The report from La Gazzetta dello Sport lays it out pretty clearly. Amorim has the full support of RedBird boss Gerry Cardinale, who handed him a three-year deal with an option for a fourth. More importantly, Amorim was given near-total control over player recruitment this summer. That kind of autonomy is rare for a first-year manager at a club of Milan’s size. But it came with a catch.
Markus Krösche was supposed to join as sporting director, the guy who handles the long-term planning and roster structure. At the last minute, he backed out. He’s staying at Eintracht Frankfurt. So now there’s no one above Amorim in the soccer operations chain, at least not yet. That leaves a vacuum, and vacuums tend to get filled by whoever has the strongest relationships.
Enter Jorge Mendes.
The players Amorim wants
Trincão is the easier get. He played for Amorim at Sporting, won trophies there, and knows the system. He’s also not exactly lighting up whatever league he’s currently in. A reunion feels natural. Ramos is the bigger deal. The Benfica-raised striker moved to PSG for big money but never locked down a starting spot under Luis Enrique. He’s 25 soon and wants minutes. Milan needs goals. On paper, it works.

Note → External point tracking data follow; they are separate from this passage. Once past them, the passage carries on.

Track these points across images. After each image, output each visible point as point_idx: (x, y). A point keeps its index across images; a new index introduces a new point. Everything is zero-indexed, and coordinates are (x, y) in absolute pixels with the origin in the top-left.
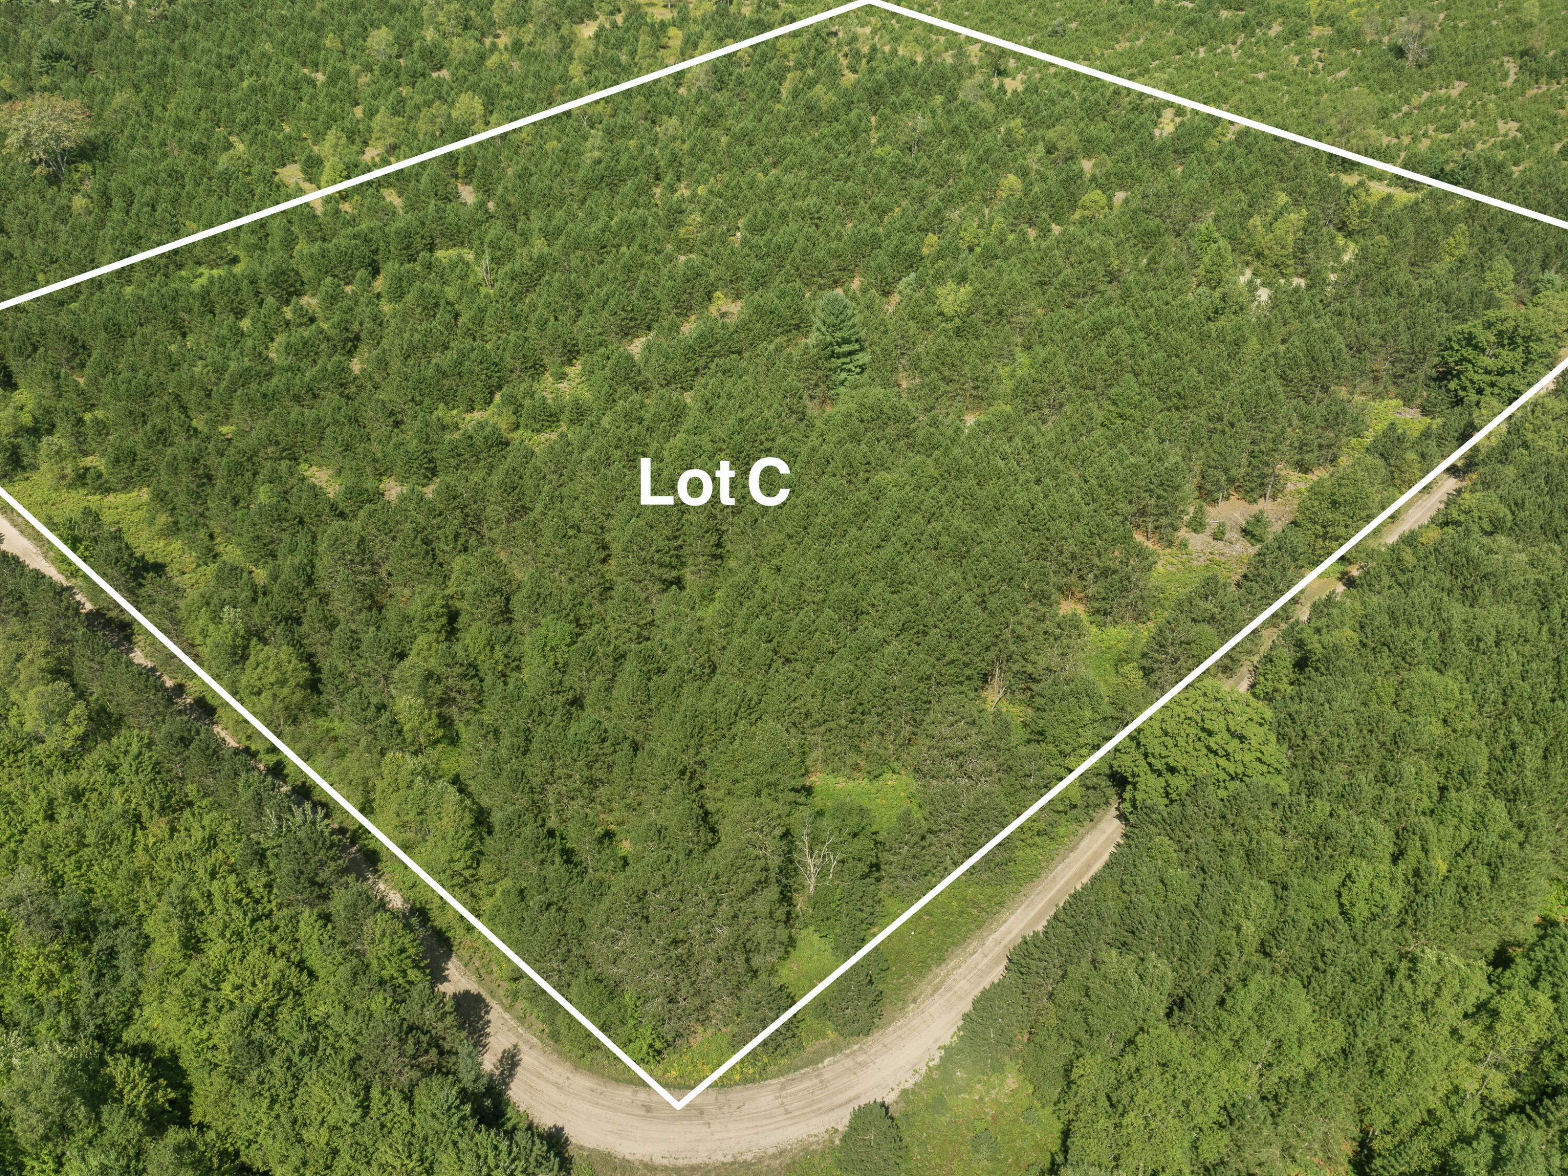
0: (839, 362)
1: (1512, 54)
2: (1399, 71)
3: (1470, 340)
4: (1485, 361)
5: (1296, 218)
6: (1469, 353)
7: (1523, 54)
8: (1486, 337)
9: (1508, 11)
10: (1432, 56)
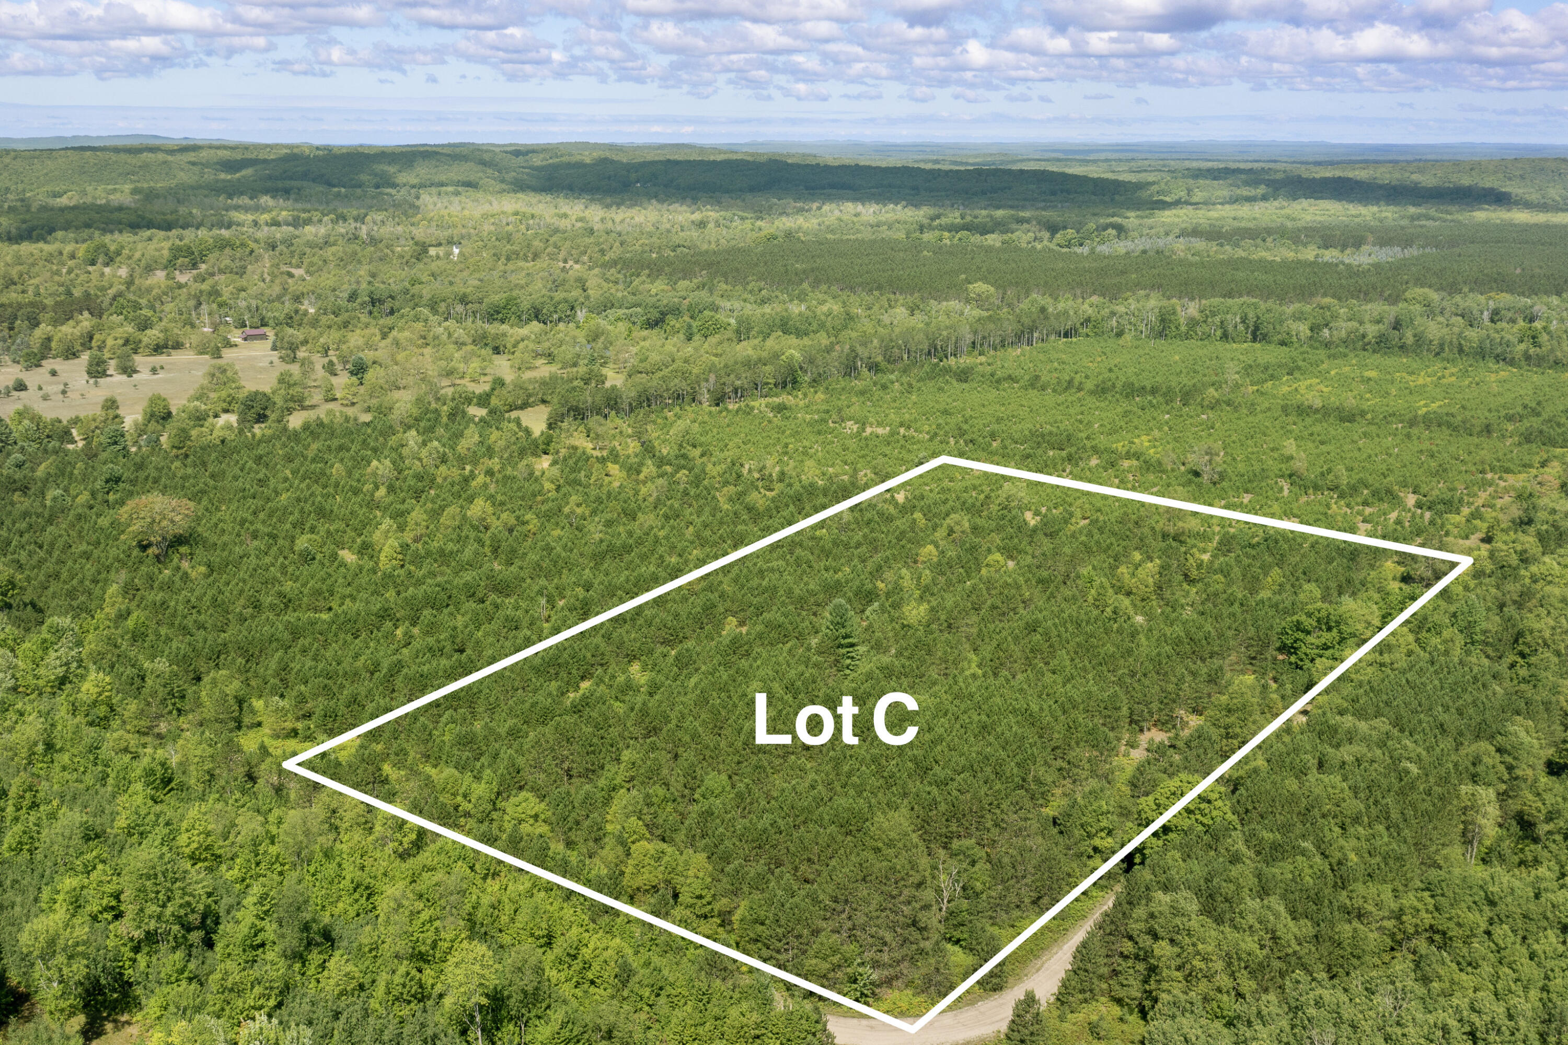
0: (844, 651)
1: (1282, 476)
2: (1199, 486)
3: (1298, 627)
4: (1311, 639)
5: (1152, 567)
6: (1301, 635)
7: (1290, 476)
8: (1308, 623)
9: (1272, 450)
10: (1222, 476)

But PSG wants around €40 million for Ramos. That’s real money, and Milan has to free up cash first. Rafa Leão is still expected to be on the market this summer. That’s not a rumor anymore, it’s basically a plan. Selling him would fund a lot of Amorim’s shopping list.
The problem is that every one of these moves points back to Mendes. Ramos and Trincão are both Mendes clients. Amorim is a Mendes client. And now the guy who was supposed to be the counterweight in the front office isn’t coming. That leaves Milan in a spot where one agent could end up calling shots on both the coaching staff and the roster. That’s not inherently bad, but it’s risky. Clubs that hand too much influence to a single agent usually find out the hard way.
Amorim has proven he can build something when everyone buys in. He did it at Sporting. He’ll need the same buy-in at Milan, but right now the structure above him is a question mark. Krösche’s last-minute rejection doesn’t kill the project, but it doesn’t inspire confidence either. For a club that’s been looking for long-term stability, this feels like a start that’s already wobbling.